China Volatility Raises the Question: Did the Fed Make a Mistake?
Recently, Professor Jeremy Siegel and I chatted with Don Kohn, former vice chair of the Federal Reserve (Fed), and Leland Miller, president of the China Beige Book, about their outlook for 2016 and implications of the Fed policy decision.
Based on Recent Volatility, Was the Fed’s First Rate Hike a Mistake?
Kohn says no. He believes the increase was warranted based on progress in the labor markets and how close we are getting to full employment. The job-creation rate of 284,000 jobs over the last three months is amazing but unsustainable. In order to hold unemployment steady, Kohn believes that we need a job-creation rate of only 100,000 jobs, and we are currently growing at about 200,000 jobs more than needed. While there is still some slack in the labor markets, given the U-6 unemployment rate of 9.9%, Kohn believes it was ultimately the right decision to hike interest rates in December.
What Is the Natural Rate of Employment (NAIRU)?
While many criticize the reliability of the Phillips curve to appropriately forecast inflation based on labor markets, there is hardly a viable alternative. Currently, the Fed believes the natural rate of unemployment—the rate that determines inflation pressures—is close to 5%, which is one reason the Fed hiked rates in December.
Kohn believes it is unlikely that NAIRU, or nonaccelerating inflation rate of unemployment, is close to 3% given the recent slowdown in productivity. With sluggish productivity, wages cannot grow that significantly. However, real wages have been growing close to 1.75%—partly due to low inflation.
Is a Recession Likely?
Fiscal policy in the U.S. has been a headwind over the past few years, but today, governments, households and businesses have been expanding spending as energy prices fall. Kohn also points to relatively robust domestic demand and says the odds of a recession are low.
While consumers have been the backbone of U.S. economic growth, exports have been a drag on the economy, and consequently, manufacturers have been hurt.
While a recession is unlikely, Kohn thinks that the multinational nature of American corporations is likely to result in weaker corporate earnings. An appreciating dollar can put a squeeze on profit margins. Further, if wages go up and there is no productivity growth, corporate earnings might take a harder hit. Professor Siegel notes that a stronger dollar and weaker commodity prices resulted in S&P 500 earnings contracting more than 7% in 2015—an unlikely outcome outside of a recession.
China’s Policy Missteps
Kohn believes that China-related concerns are twofold. First, investors find it difficult to measure China’s progression from an industrial-driven economy to a consumer-oriented one. Second, China has been inefficient in communicating this transition to the rest of the world.
Additionally, Leland Miller found that both the manufacturing and services sectors faltered in Q4 2015. He saw a two-tiered Chinese economy, with the services industry bolstering the slide in manufacturing. Unfortunately, he also saw Q4 data as notably weak on both the services and manufacturing fronts.

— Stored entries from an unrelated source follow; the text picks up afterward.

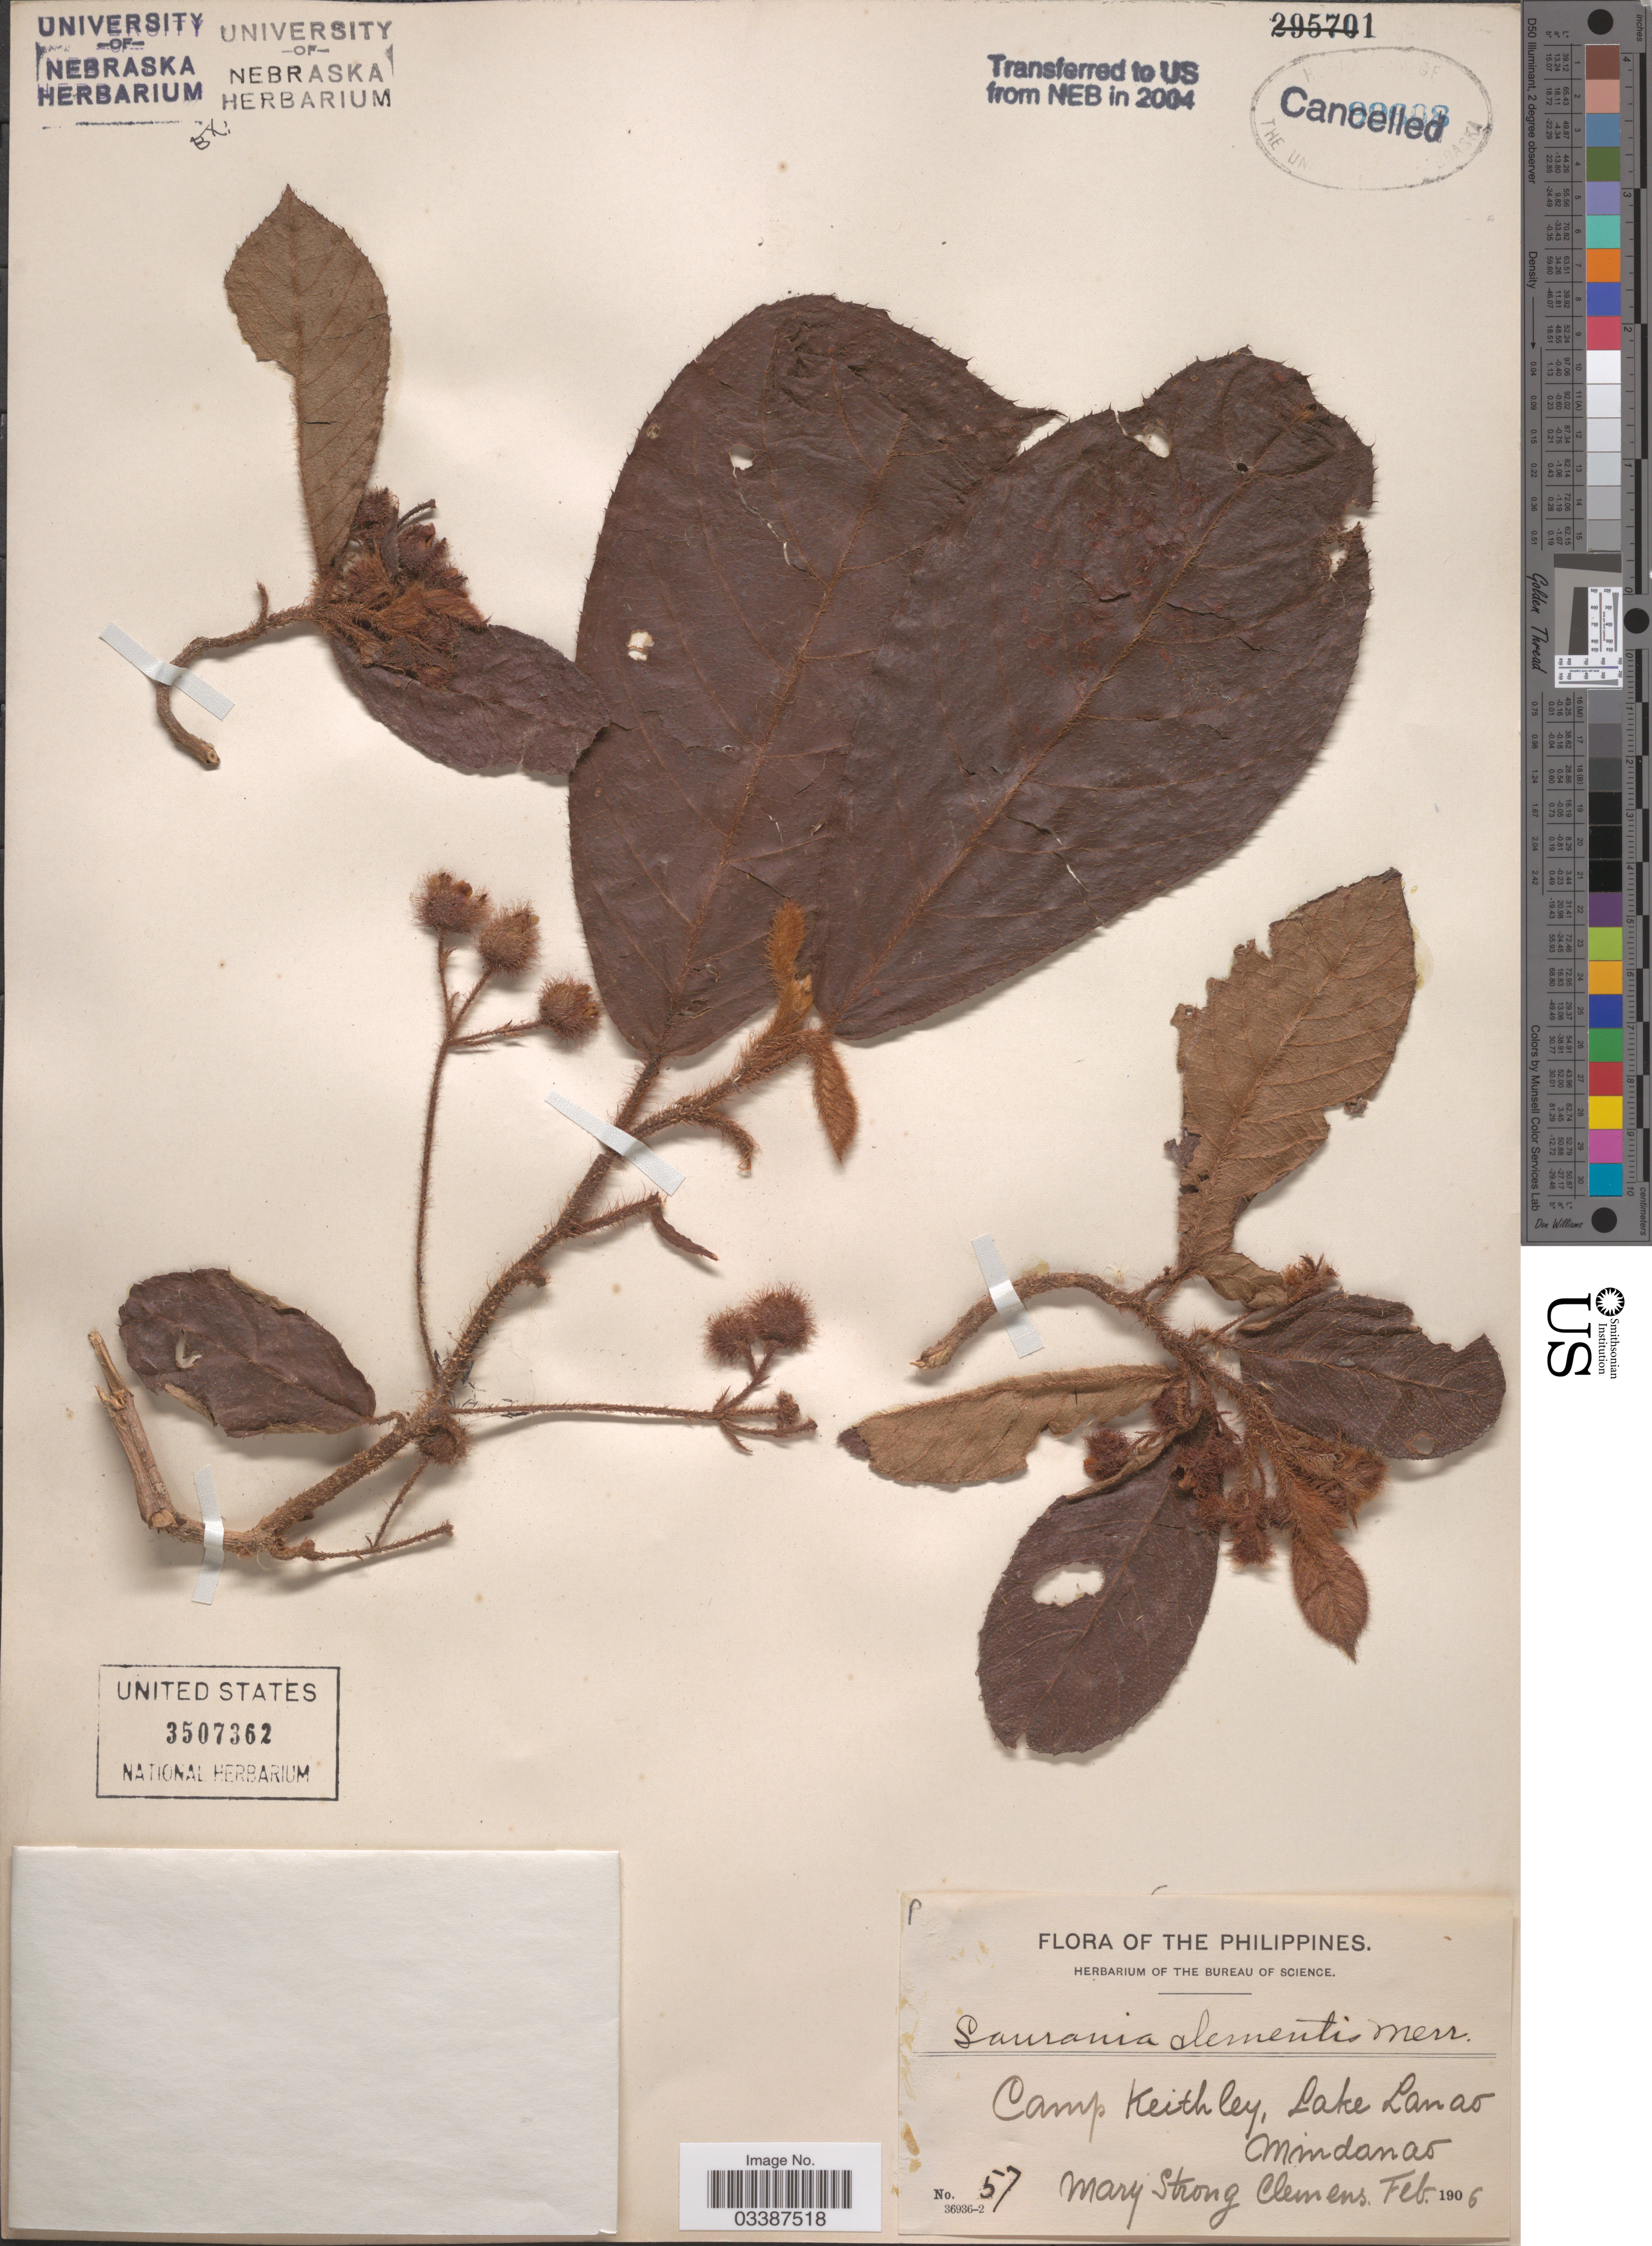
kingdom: Plantae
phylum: Tracheophyta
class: Magnoliopsida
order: Ericales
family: Actinidiaceae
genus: Saurauia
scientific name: Saurauia clementis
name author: Merr.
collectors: M. S. Clemens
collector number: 57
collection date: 1906-02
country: Philippines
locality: Camp Keithley, Lake Lanao, Mindanao.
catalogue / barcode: US 3507362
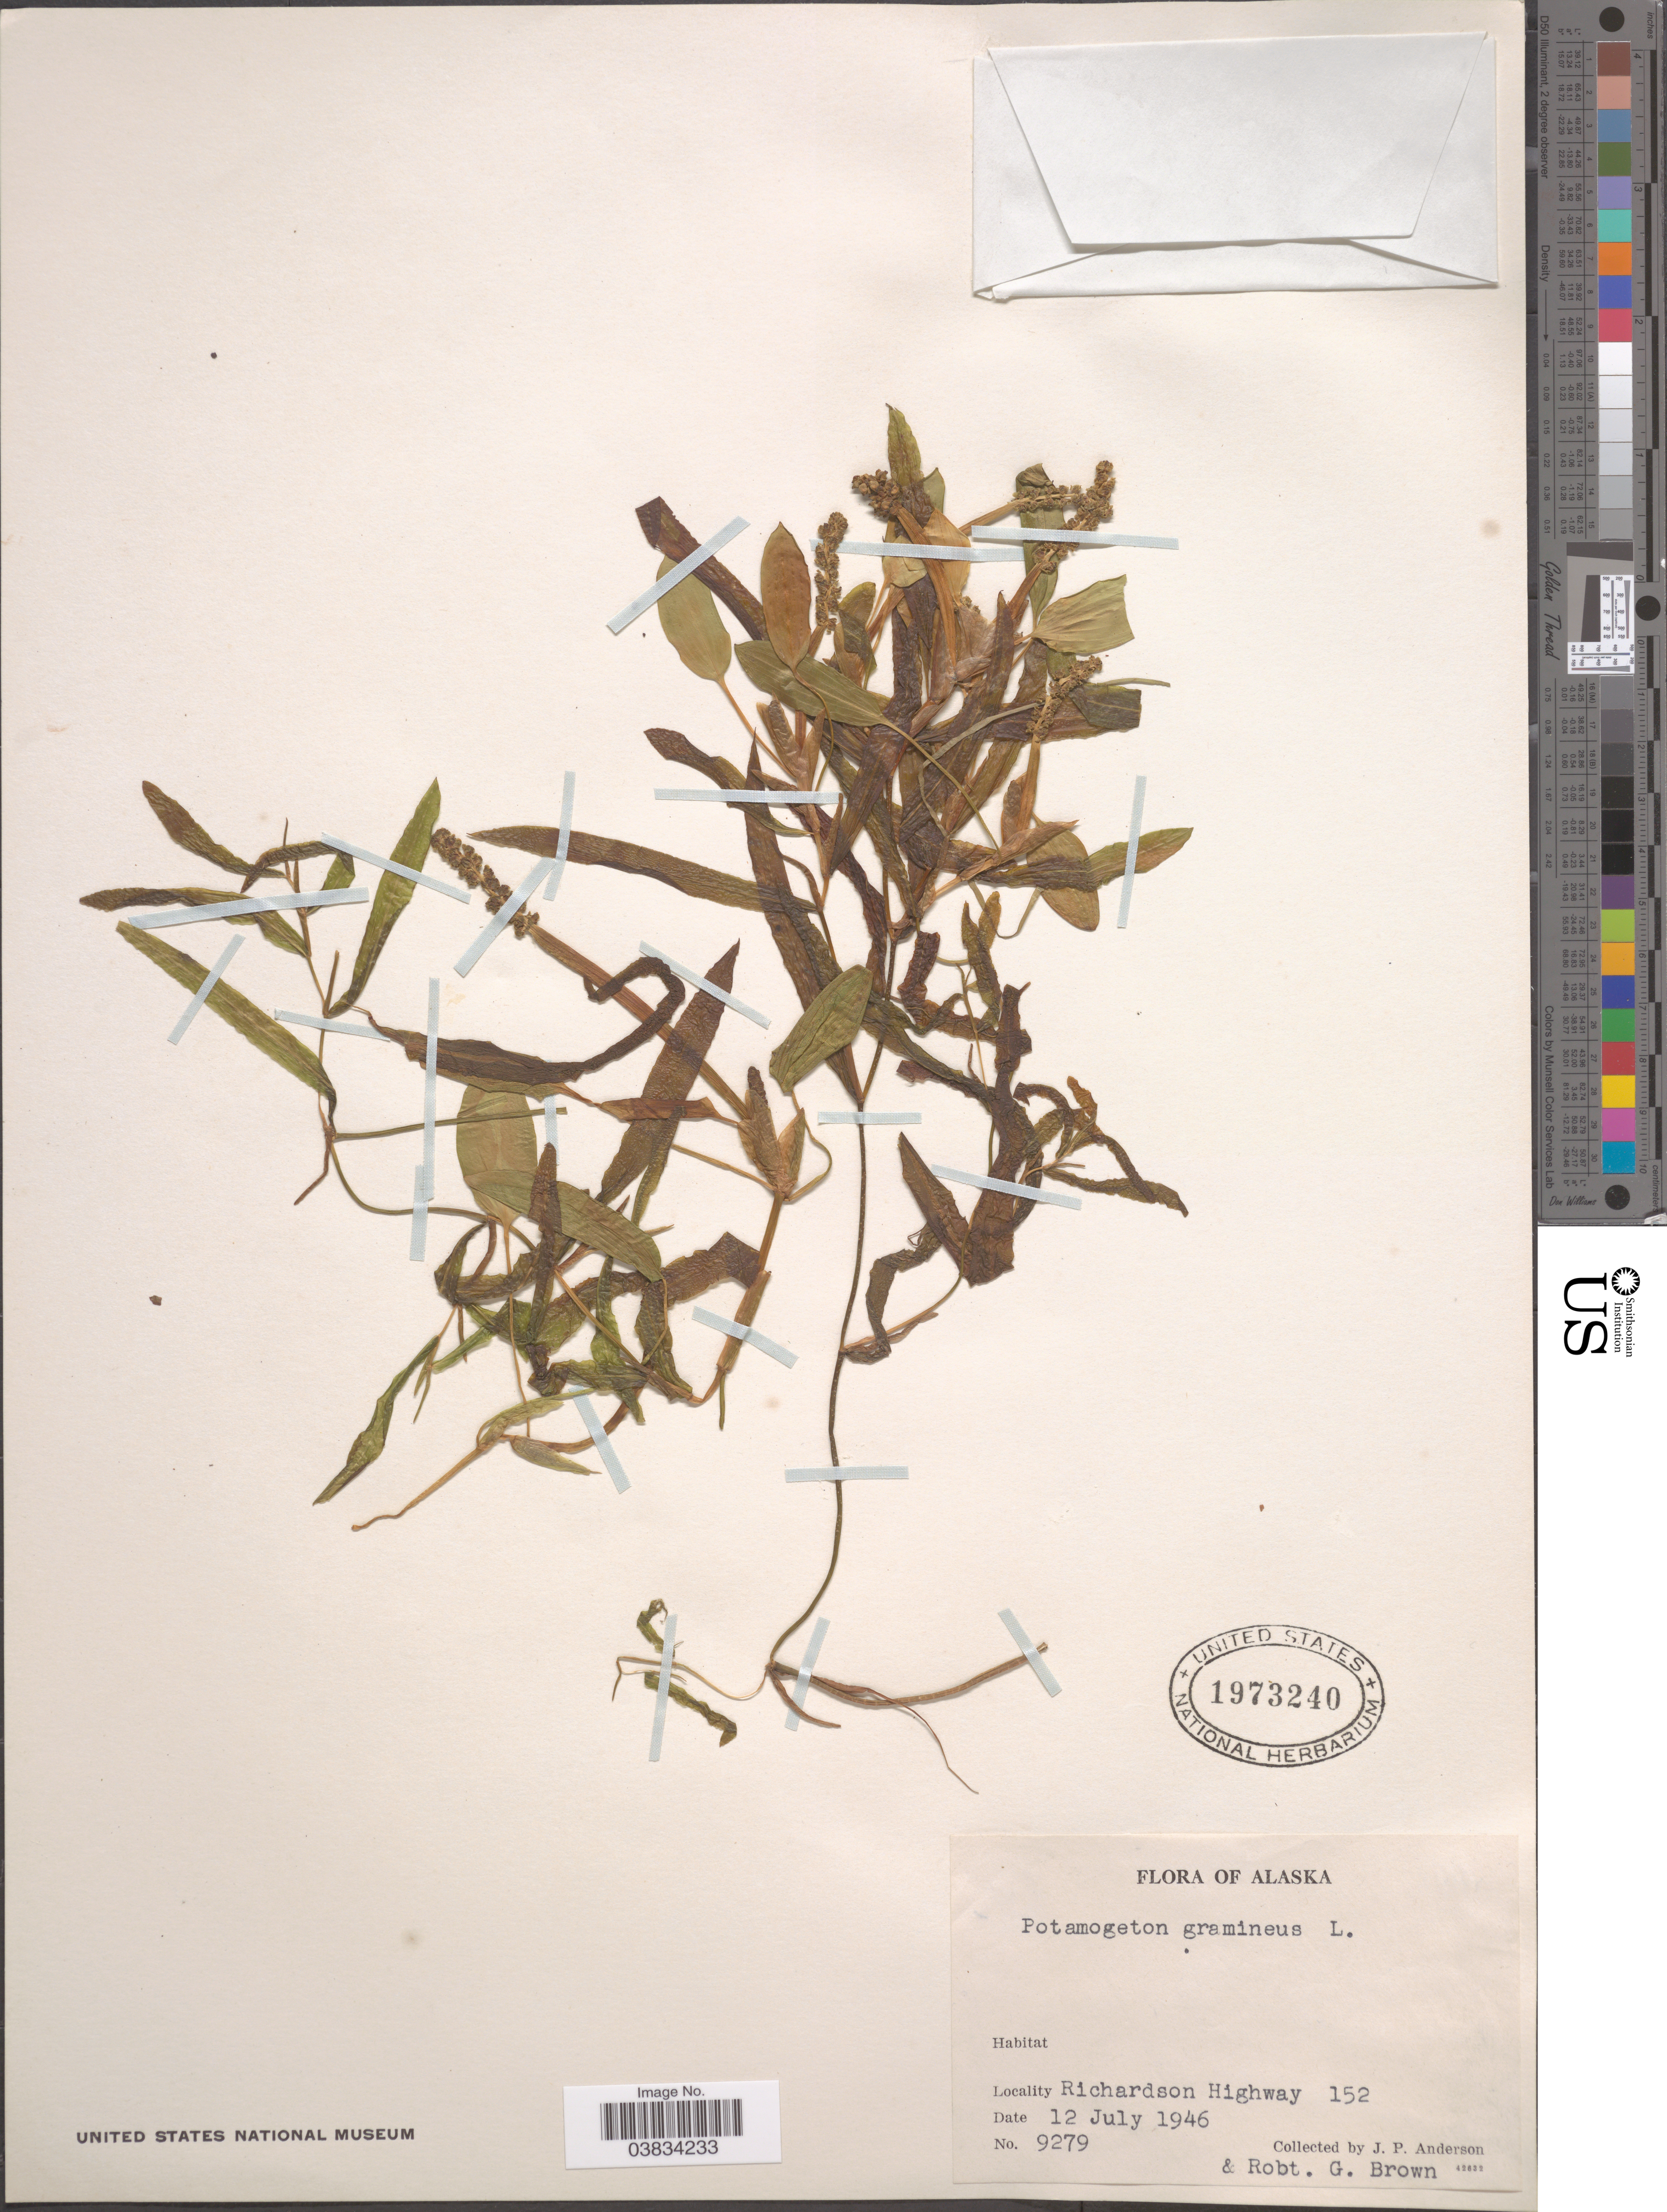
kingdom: Plantae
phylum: Tracheophyta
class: Liliopsida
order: Alismatales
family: Potamogetonaceae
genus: Potamogeton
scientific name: Potamogeton gramineus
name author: L.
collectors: J. P. Anderson & R. G. Brown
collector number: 9279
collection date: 1946-07-12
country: United States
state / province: Alaska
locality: Richardson Highway 152.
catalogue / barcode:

How Much Can China’s Currency Depreciate?
According to Kohn, two forces will drive China’s currency valuation. First is the large and growing trade surplus, which is likely to be supportive of the currency. Second is an opposing force of capital outflows that can lead to yuan weakness. A large amount of capital has been trapped in China over the years and is searching for a way out. It will be important to see how China sequences its reforms—and what it decides to free up first. In managing its currency, Kohn believes, China likely will follow the Singapore model of BBC (basket, band and crawl), which is a semi-controlled currency regime, within a band of allowable movement, that crawls over time, depending on economic conditions.
Miller believes the currency is likely to depreciate 8% if allowed to float freely. This may, in turn, result in competitive devaluations across currencies in Asia, triggering currency wars.
However, he also believes that a large devaluation is unlikely. First, he does not see the same type of benefit in currency devaluations boosting exports—as China is not seeing exports as a prime driver of growth, and it is not the export powerhouse it used to be.
Further, the risk of political backlash from the U.S. and the rest of the world would be great. Rather, China may need to keep its currency strong to keep up its reform plan of moving from manufacturing to services and to prevent further outflows.
Bottom Line for Investors
Miller’s data shows a dramatic slowdown in China that has both short- and long-term repercussions. He expects a lot more volatility in the markets, and this will affect the way the Fed views stability. For those who have a universe that is affected by Chinese stock markets, he expects significant volatility, and this will have changes in central bank attitudes.
Important Risks Related to this Article
Investments focused in China increase the impact of events and developments associated with the region, which can adversely affect performance.